Uneven or blotchy staining

Cause: Incomplete deparaffinization - residual wax blocks dye penetration.

Fix: Ensure fresh xylene, extend deparaffinization time, and check xylene for water contamination.

Hematoxylin overstaining

Cause: Too long in hematoxylin, solution too concentrated, or too few differentiation dips.

Fix: Reduce hematoxylin time by 30-second increments. For regressive staining, add 1-2 more acid alcohol dips.

Weak or pale eosin

Cause: Excess water rinses dilute eosin, eosin is exhausted, or dehydrating alcohols contain water.

Fix: Reduce water washes before eosin, use fresh eosin with glacial acetic acid, and change dehydrating alcohols regularly.

Nuclei appear pink or red instead of blue

Cause: Incomplete blueing - tissue remains at acidic pH where hematoxylin is red.

Fix: Extend time in Scott's or running tap water and verify your water source is alkaline enough for proper blueing.

Sections fold or lift off slides during staining

Cause: Flotation bath temperature is wrong, slides are not charged, or drying is inadequate.

Fix: Set the flotation bath to 42 C, use positively charged slides, and dry slides at 60 C for 30+ minutes before staining.

Nuclear bubbling or pale staining from poor fixation

Cause: Delayed fixation or insufficient fixative volume.

Fix: Fix tissue within 30 minutes of excision, maintain a 10:1 fixative ratio, and slice specimens to 3-4 mm thickness.

Recommended Equipment

These products anchor the paraffin H&E workflow from processing through sectioning, staining, and imaging.

Histology Paraffin Wax Dispenser

Histology

Precision wax melting and dispensing for embedding.

Request Quote

References

Fischer AH, Jacobson KA, Rose J, Zeller R. Hematoxylin and eosin staining of tissue and cell sections. CSH Protoc. 2008. PMID 21356829

Feldman AT, Wolfe D. Tissue processing and hematoxylin and eosin staining. Methods Mol Biol. 2014;1180:31-43. PMID 25015141

Cardiff RD, Miller CH, Munn RJ. Manual hematoxylin and eosin staining of mouse tissue sections. Cold Spring Harb Protoc. 2014. PMID 24890205

Frequently Asked Questions

What is the difference between progressive and regressive H&E staining?

Progressive staining (Mayer's hematoxylin) stains nuclei directly to the desired intensity without over-staining. Regressive staining (Harris hematoxylin) intentionally over-stains, then selectively removes excess with acid alcohol differentiation. Regressive is more common in diagnostic pathology because it produces crisper nuclear detail and better chromatin resolution.

How thick should I cut paraffin sections for H&E?

Standard paraffin sections are 4-5 um.
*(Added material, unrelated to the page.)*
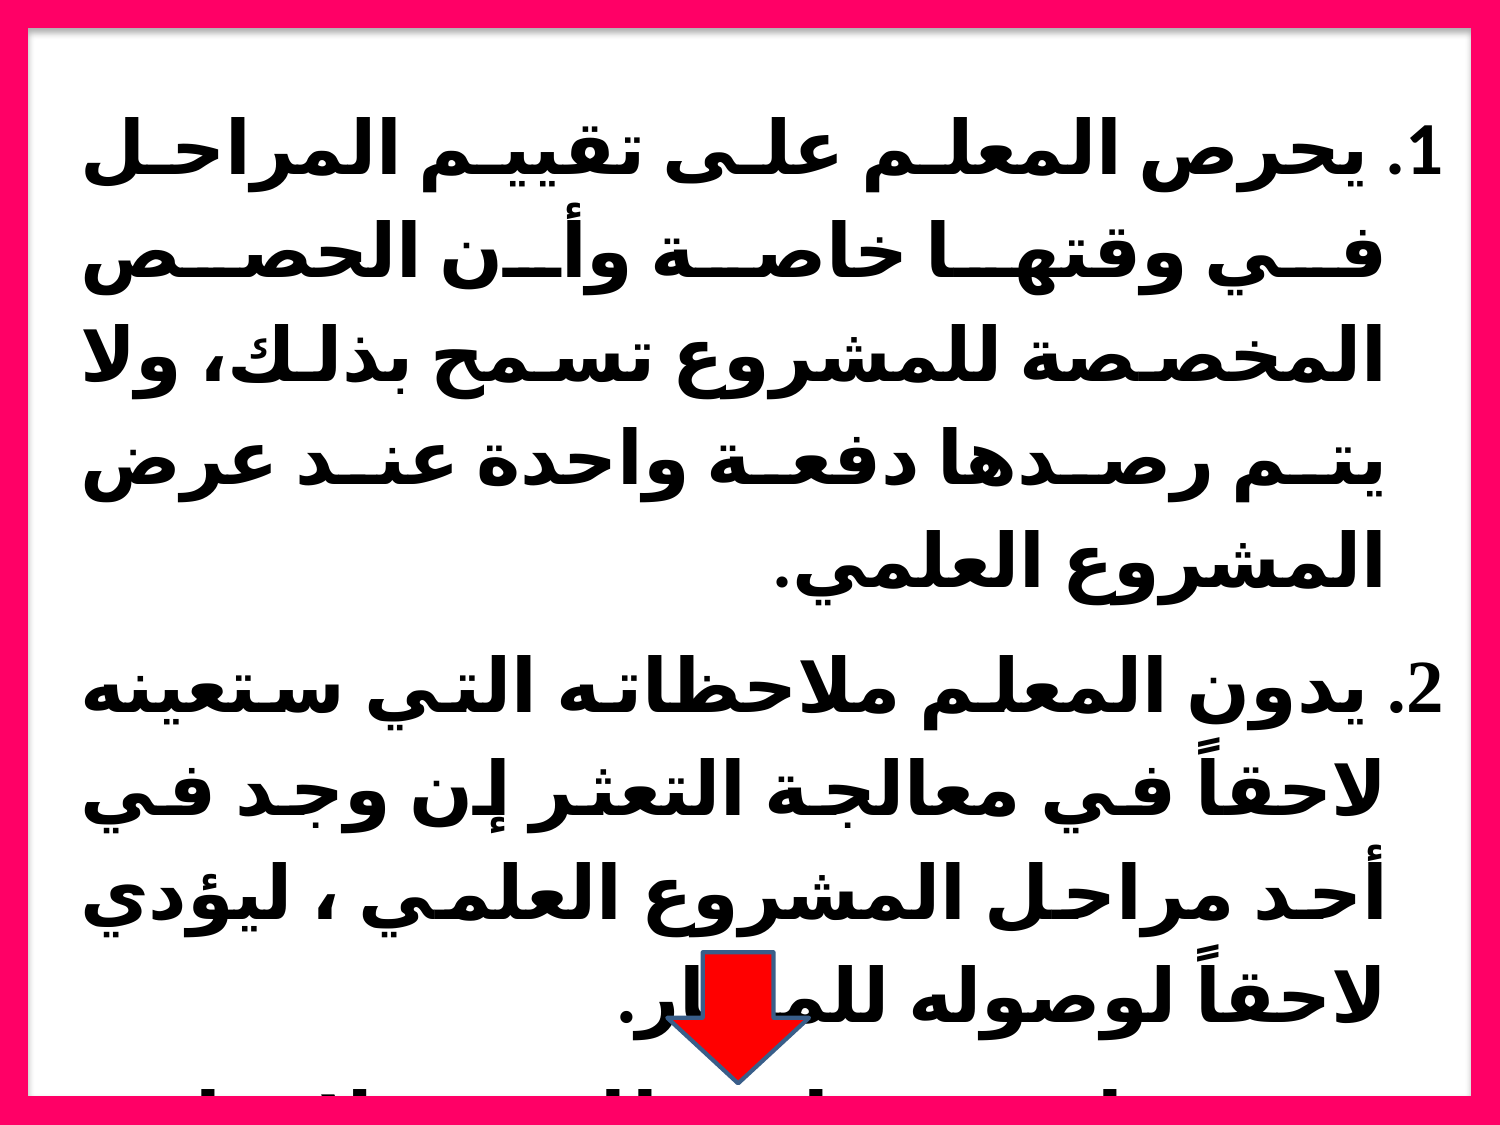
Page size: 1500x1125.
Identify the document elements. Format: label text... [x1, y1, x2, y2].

text_box يحرص المعلم على تقييم المراحل في وقتها خاصة وأن الحصص المخصصة للمشروع تسمح بذلك، ولا يتم رصدها دفعة واحدة عند عرض المشروع العلمي. يدون المعلم ملاحظاته التي ستعينه لاحقاً في معالجة التعثر إن وجد في أحد مراحل المشروع العلمي ، ليؤدي لاحقاً لوصوله للمعيار. يجب استخدام بطاقة ملاحظة لقياس المتعلمين في المشروع العلمي لتسهيل عملية متابعة المتعلمين. [64, 78, 1459, 1084]
text_box [0, 0, 1500, 1125]
text_box [667, 952, 809, 1084]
Brain tissue can go up to 8 um for neuroanatomy, while thinner 3-4 um sections provide sharper cellular detail but are harder to cut consistently.
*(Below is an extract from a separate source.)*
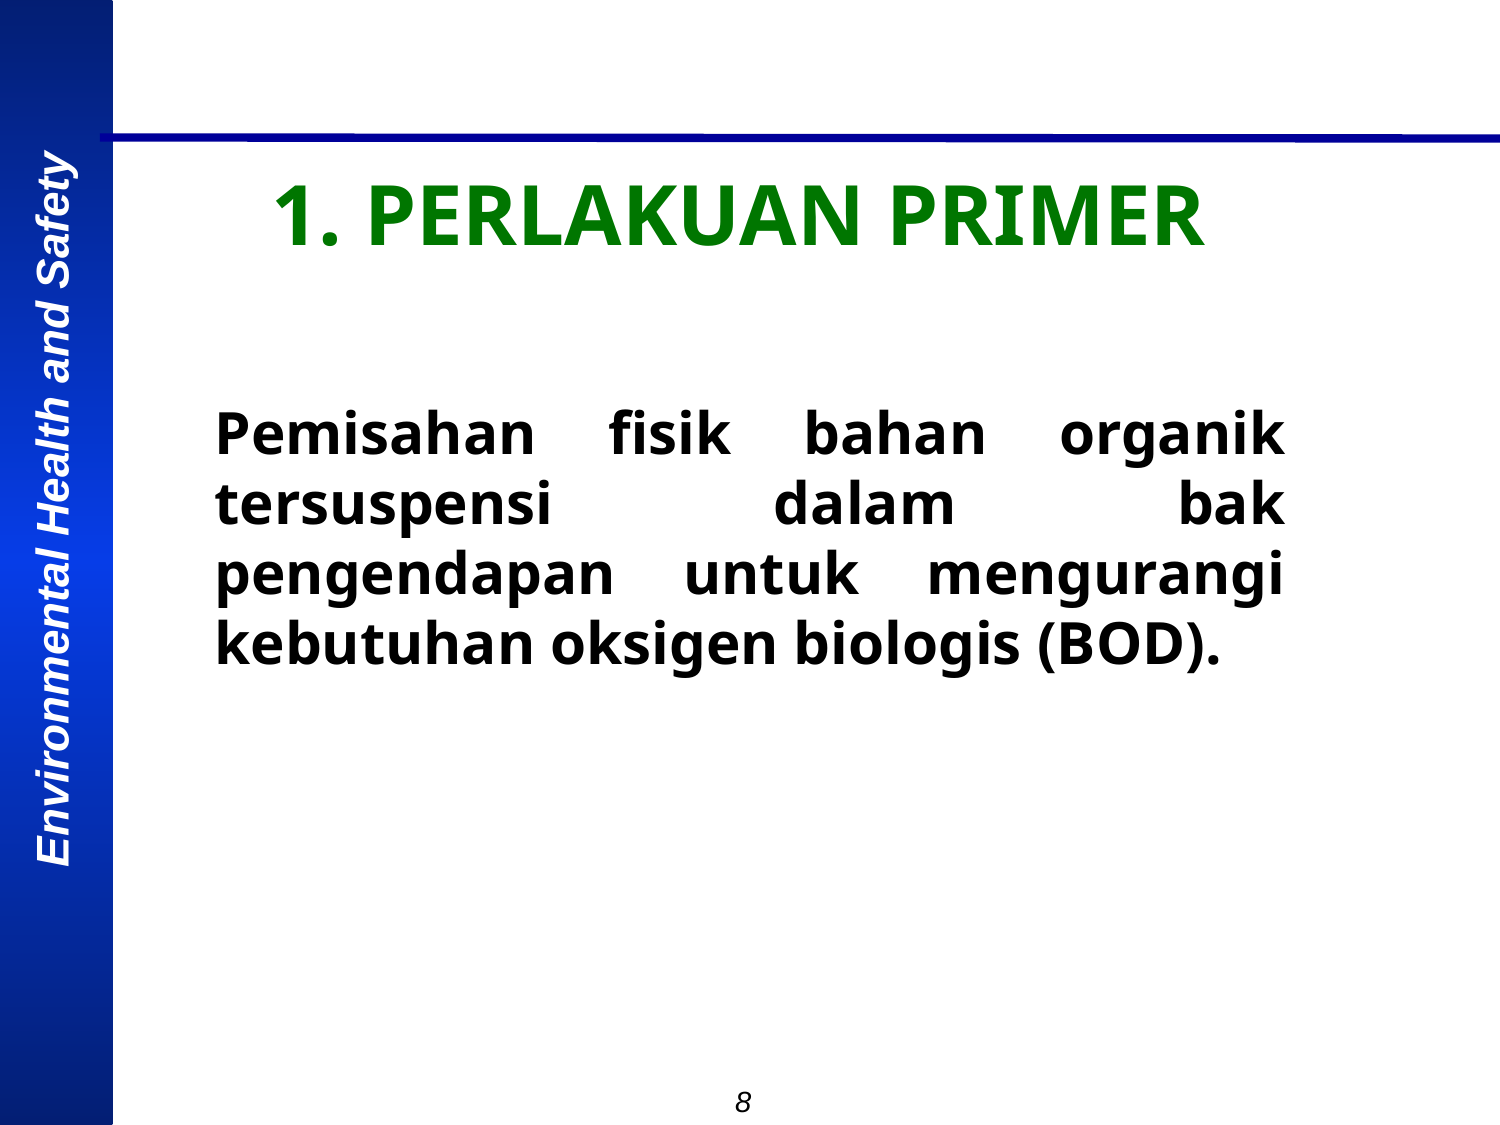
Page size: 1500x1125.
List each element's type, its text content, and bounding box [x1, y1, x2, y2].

What equipment do I need to set up a paraffin H&E workflow?

At minimum you need a tissue processor, embedding center, rotary microtome, tissue flotation water bath, staining setup, and a brightfield microscope. Higher-throughput labs often add an automated slide stainer and coverslipper.
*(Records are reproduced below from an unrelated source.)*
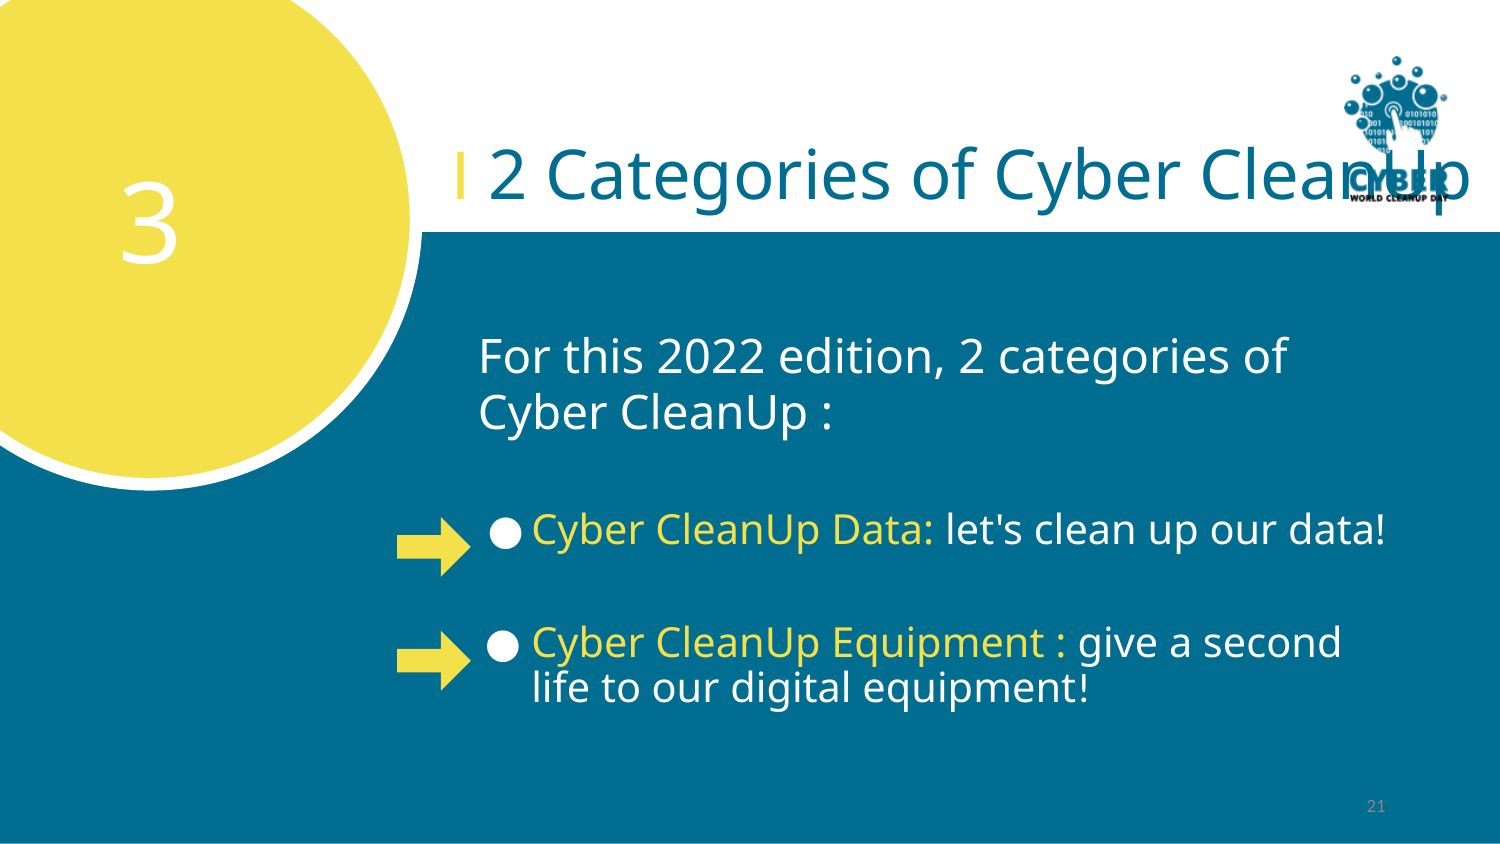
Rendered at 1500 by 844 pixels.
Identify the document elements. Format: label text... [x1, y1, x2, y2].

text_box [0, 232, 1500, 844]
picture [1344, 55, 1450, 203]
title I 2 Categories of Cyber CleanUp [440, 95, 1500, 259]
picture [1351, 167, 1364, 173]
text_box 3 [0, 0, 417, 485]
text_box [397, 516, 471, 577]
slide_number ‹#› [1059, 782, 1397, 827]
picture [1445, 168, 1450, 194]
picture [1439, 196, 1450, 203]
list For this 2022 edition, 2 categories of Cyber CleanUp : Cyber CleanUp Data: let's clean up our data! Cyber CleanUp Equipment : give a second life to our digital equipment! [466, 326, 1424, 748]
text_box [397, 630, 471, 691]
picture [1356, 174, 1367, 186]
How do I know when to replace my hematoxylin solution?

Replace hematoxylin when nuclear staining progressively weakens, the solution develops a reddish-brown tint, or an oxidized metallic sheen appears on the surface. Filtering helps, but exhausted solution should be replaced.

Why is fixation so important for H&E quality?

Fixation preserves tissue architecture before processing. Underfixation causes pale, inconsistent staining and nuclear artifacts that cannot be corrected later, while timely fixation keeps morphology stable through the rest of the workflow.